Le paradoxe de la revendication d’un libre accès aux DSI est double. Le premier est qu’il ne concerne que les DSI enregistrées dans des bases de données publiques, pas les bases de données privées. Le second tient à l’outil juridique qu’est le brevet. Ce dernier peut aujourd’hui être obtenu pour un procédé, un produit ou une « information » génétique. En effet, les séquences génétiques matérielles ou sous forme numérique sont brevetables. Une fois obtenu, un brevet couvre la ou les informations ou séquences génétiques revendiquées ainsi que tout organisme les contenant et exprimant leur fonction revendiquée. Or, les brevets ne comportent aucune obligation de libre-accès à l’objet breveté pour la recherche, au contraire. Dès lors, des organismes contenant les séquences génétiques numérisées dans des bases de données publiques pourraient bien in fine être couverts par ces brevets, via l’utilisation d’une nouvelle technique de modification génétique par exemple. Des nouvelles techniques pour lesquelles leurs promoteurs ne cessent d’ailleurs de répéter que la séquence génétique modifiée obtenue peut être similaire à une séquence génétique naturelle…
Avec l’UE, le paradoxe entre libre-accès aux DSI et brevetabilité des séquences et des informations génétiques est flagrant. Son droit des brevets est ancré sur un argumentaire de soutien à la recherche et à l’innovation. Lors de l’adoption, en 1998, de la législation sur la protection juridique des inventions biotechnologiques [5], le législateur européen défendait que « la protection des inventions biotechnologiques revêtira certainement une importance essentielle pour le développement industriel de la Communauté ». Il prévoyait également l’extension de « la protection conférée par un brevet à un produit contenant une information génétique ou consistant en une information génétique à toute matière […] dans laquelle le produit est incorporé et dans laquelle l’information génétique est contenue et exerce sa fonction ». Cette protection était d’autant plus justifiée à ses yeux que, « dans le domaine du génie génétique, la recherche et le développement exigent une somme considérable d’investissements à haut risque que seule une protection juridique adéquate peut permettre de rentabiliser » comme la rappelé l’UE pour défendre le libre accès aux DSI.
La dimension économique des positions défendues se lit assez clairement dans la législation européenne sur les brevets. Le projet Earth BioGenome lui-même affirme que « dans les génomes se trouvent des secrets qui […] pourraient conduire à des approches radicalement nouvelles pour limiter les effets du changement climatique sur la biodiversité, améliorer l’agriculture, […] sauver des espèces, réparer des écosystèmes »… mais également, sinon surtout, « construire une bioéconomie globale durable » ! Alors que les coûts du séquençage sont socialisés via la recherche publique et que des pays essayent d’assurer un accès gratuit au matériel de base sans lequel cette bioéconomie ne pourra se développer, les brevets, eux, participent à en privatiser non seulement les bénéfices, mais aussi l’accès et l’utilisation.

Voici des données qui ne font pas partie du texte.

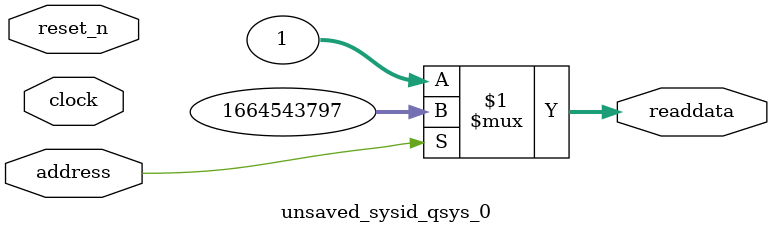
<source format=v>



// synthesis translate_off
`timescale 1ns / 1ps
// synthesis translate_on

// turn off superfluous verilog processor warnings 
// altera message_level Level1 
// altera message_off 10034 10035 10036 10037 10230 10240 10030 

module unsaved_sysid_qsys_0 (
               // inputs:
                address,
                clock,
                reset_n,

               // outputs:
                readdata
             )
;

  output  [ 31: 0] readdata;
  input            address;
  input            clock;
  input            reset_n;

  wire    [ 31: 0] readdata;
  //control_slave, which is an e_avalon_slave
  assign readdata = address ? 1664543797 : 1;

endmodule



</source>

[1] , « Séquencer le génome de l’ensemble des êtres vivants sur Terre », Inf’OGM, 27 août 2019
[2] The Earth BioGenome Project 2020 : Starting the clock, Harris A. Lewin, Stephen Richards, Erez Lieberman and Guojie Zhang, January 18, 2022, PNAS Vol.119 (4).
[3] , « Les États se mobilisent fortement sur la numérisation du vivant », Inf’OGM, 19 mai 2022
[4] Pour lire directement les interventions, voir : CBD/WG2020/3/7, Report of the Open-ended Working Group on the Post-2020 Global Biodiversity Framework on its third meeting (part II).
[5] Directive 98/44/CE du Parlement européen et du Conseil du 6 juillet 1998 relative à la protection juridique des inventions biotechnologiques.